Doch jetzt ist Hoffnung in Sicht, sich von der lästigen Außenfinanzierung zu befreien. Gleich ein ganzes Bündel von rechtlichen Ansatzpunkten ermöglichen es, der Darlehensforderung Einwendungen entgegenzusetzen. Ansatzpunkte, die bereits das LG Landshut so beeindruckt haben, daß es die Verhandlung zunächst ausgesetzt hätte - wenn nicht ein widerruflicher Vergleich dahingehend geschlossen worden wäre, daß die BHW auf die restliche Darlehensforderung Zug um Zug gegen Übertragung des Fondsanteils verzichtet hat. Ein Vergleich, den die BHW zwischenzeitlich widerrufen hat. Keine sehr weise Entscheidung, sind die Angriffspunkte doch außerordentlich gravierend:

  1. Die BHW ist durch eine Grundschuld gesichert, die auf den Fondsimmobilien lastet. Eine hoch problematische Konstruktion, weil inh1iduelle Darlehensverbindlichkeiten mit Vermögenswerten gesichert werden, die dem Kreditnehmer gar nicht zustehen. Sondern der Gesamtheit der Gesellschafter. Dieser vermeintlich filigrane Unterschied hat gravierende Folgen, wenn ein Gesellschafter nicht mehr zahlt. Dann muß ihn die Gesellschaft faktisch auslösen, sonst droht die Verwertung der Fondsimmobilien! Man haftet also für Mitgesellschafter, die man gar nicht kennt und auf deren Beitritt man gar keinen Einfluß hat. Ohne daß auf die Folgen hingewiesen wird. Das LG Landshut hat insoweit erhebliche Bedenken geäußert. Noch dubioser wird es, wenn die BHW nun behauptet, überhaupt nur einen Teil der Gesellschafter finanziert zu haben. Das ist ein schöner Schelmenstreich für die, die Ihren Anteil selbst eingezahlt haben und nun lediglich belastetes Fondseigentum erhalten.
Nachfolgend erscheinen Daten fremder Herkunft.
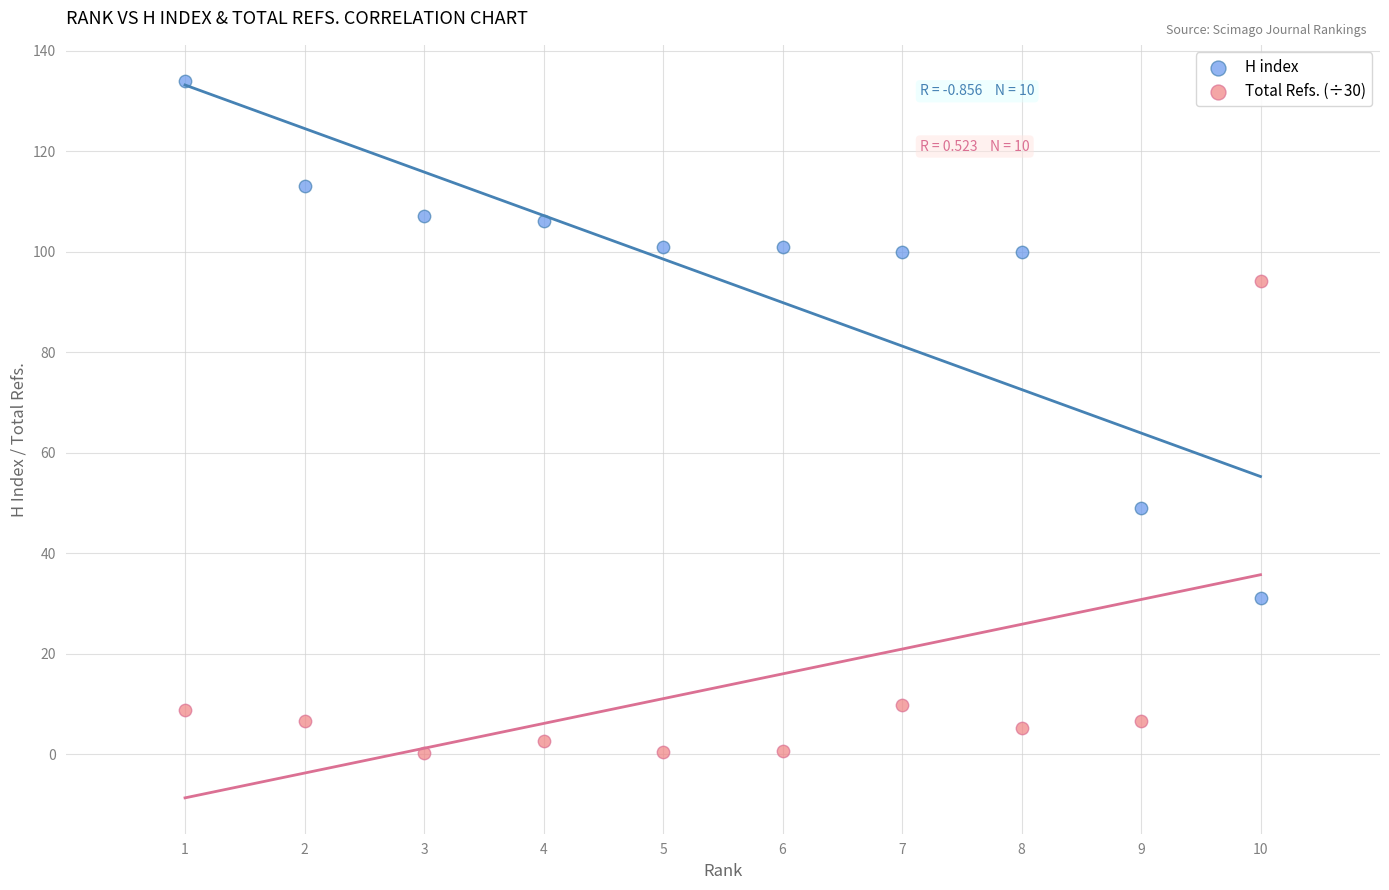

Across all data points, what is the range of Y values (max minus min)?

133.7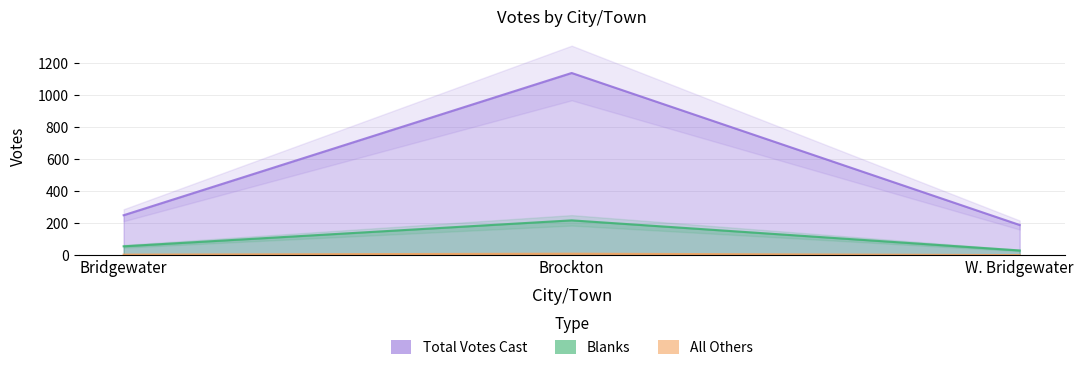

At which category is the sum across all series the highest?

Brockton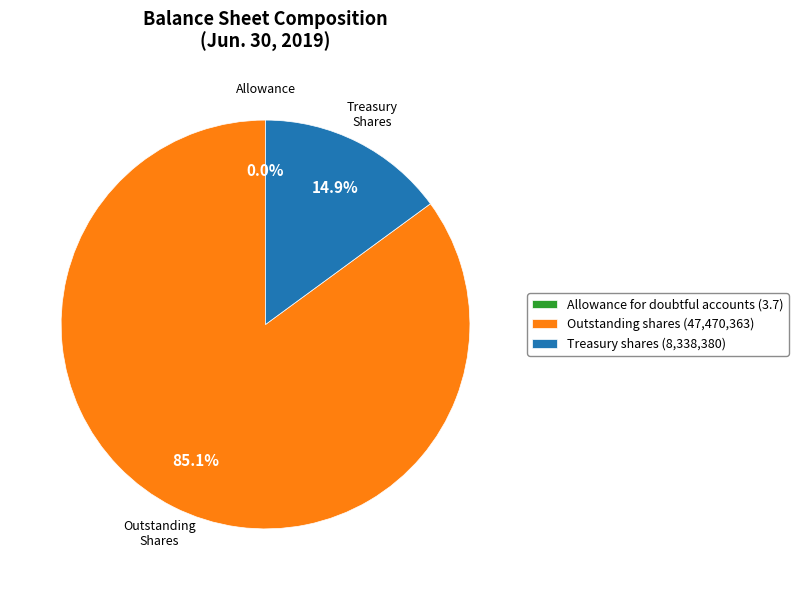

Is the sum of Outstanding shares (47,470,363) and Treasury shares (8,338,380) greater than half?

Yes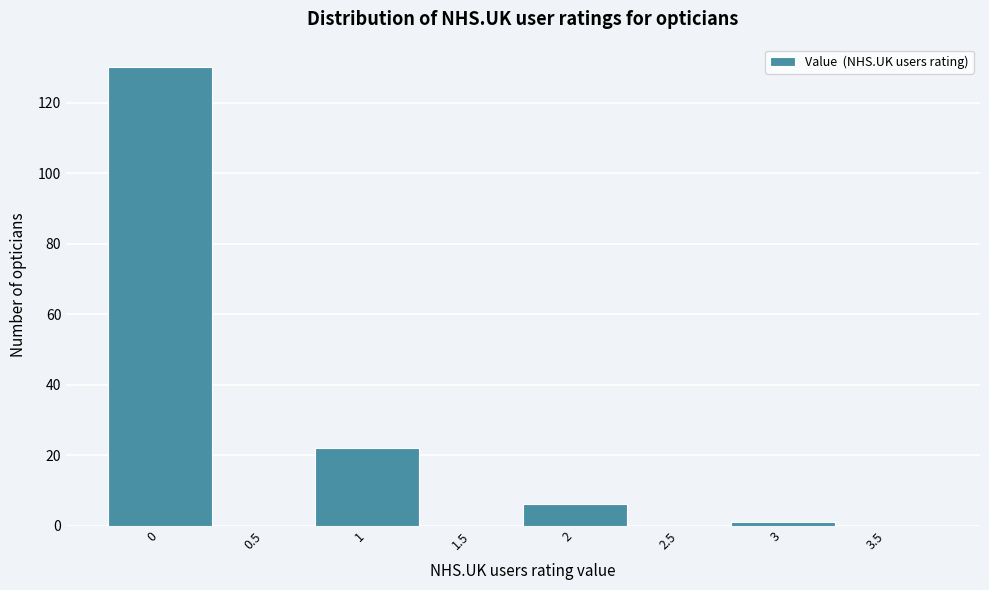

Reading left to right, transcribe this chart: for each bar, give the range it covers on the x-axis and its height. The values are not printed on the chart, so give them approximately, as read against the axis.

-0.25 to 0.25: 130
0.25 to 0.75: 0
0.75 to 1.25: 22
1.25 to 1.75: 0
1.75 to 2.25: 6
2.25 to 2.75: 0
2.75 to 3.25: under 2
3.25 to 3.75: 0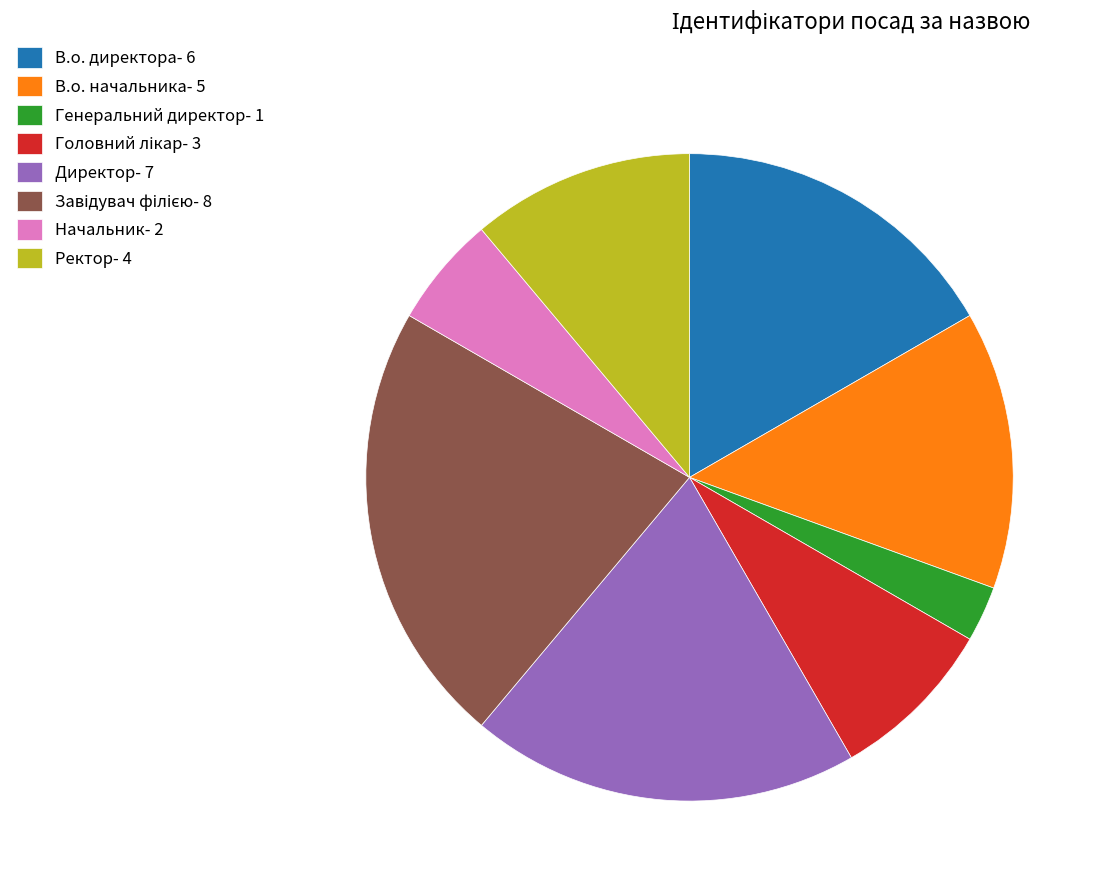

Is the sum of Директор- 7 and Ректор- 4 greater than half?

No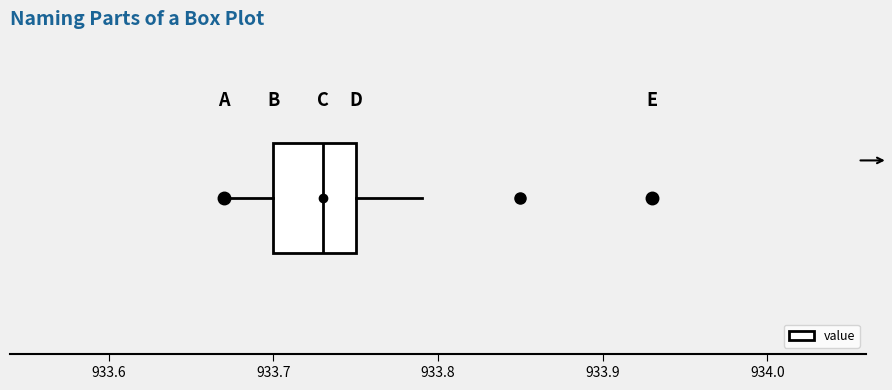

Read this box plot against the x-axis: the position of the median line, the range covered by the box, and the ends of both whiskers. The values are not printed on the chart, so give them approximately, as read against the axis.

median 933.73, box 933.70 to 933.75, whiskers 933.67 to 933.79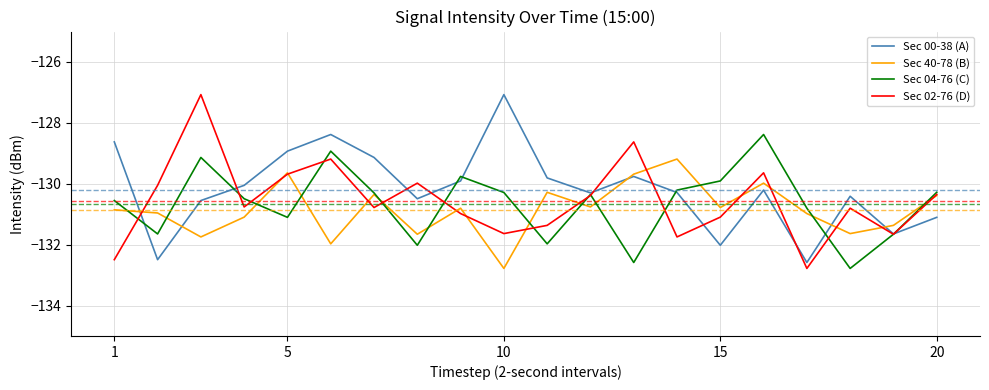

What is the maximum value shown in the chart?

-127.1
  2.    2. Durch die Grundschuld wird das Darlehen zum Realkredit. Ein Kredit, der im Regelfall in den eigenen vier Wänden angebahnt wurde. In einer sog. Haustürsituation. Bislang hat man das für unbedenklich gehalten, da nach inländischer Rechtsprechung, die traditionell sehr bankenfreundlich ist, das Gesetz zum Schutz bei Haustürgeschäften auf derartige Darlehen nicht angewendet wurde. Zu unrecht, sagen unisono EU-Komission und Generalanwalt in einem beim Europäischen Gerichtshof anhängigen Verfahren (C-481/99). Der EuGH wird deshalb vielleicht noch in diesem Jahr entsprechend entscheiden, mit der Folge, daß dann ein unbefristetes Widerrufsrecht besteht, wenn nicht eine Widerrufsbelehrung nach dem Haustürwiderrufsgesetz erfolgt ist. Und die gab es in diesen Fällen nicht.

    Die Folge: Da das ganze ein sog. "Verbundenes Geschäft" ist, bekommt der Kunde sein Geld (Zins und Tilgung) zurück und die BHW den Fonds.

  3. Da das ganze als verbundenes Geschäft angesehen werden muß, können der BHW auch Einwendungen entgegengehalten werden, die man ansonsten dem Fonds entgegenhalten könnte. Vorausgesetzt man kündigt die Beteiligung außerordentlich. Und Einwendungen wie auch Kündigungsgründe gibt es. Haben doch Thomae und Partner sich mit Darlehen bei den Fonds bzw. bei der Liquiditätsreserve bedient, um ihre marode AG zu retten. Dies gelang bekanntlich nicht, das Insolvenzverfahren wird beim AG Freiburg unter dem Aktenzeichen 9 IN 133/00 geführt. Insolvenzverwalter ist der Rechtsanwalt Dr. Heinz Stemberg. Übergebene Sicherheiten sind wohl allenfalls zum geringen Teil werthaltig. Das Verhalten Werner Thomaes wird man wohl als Untreue auslegen müssen, weswegen die Staatsanwaltschaft in Freiburg bereits ermittelt.


Alles in allem eine hervorragende Ausgangsposition, will man sich der weiteren Bedienung der Darlehen entziehen. Und ein kleines bißchen Gerechtigkeit. Immerhin.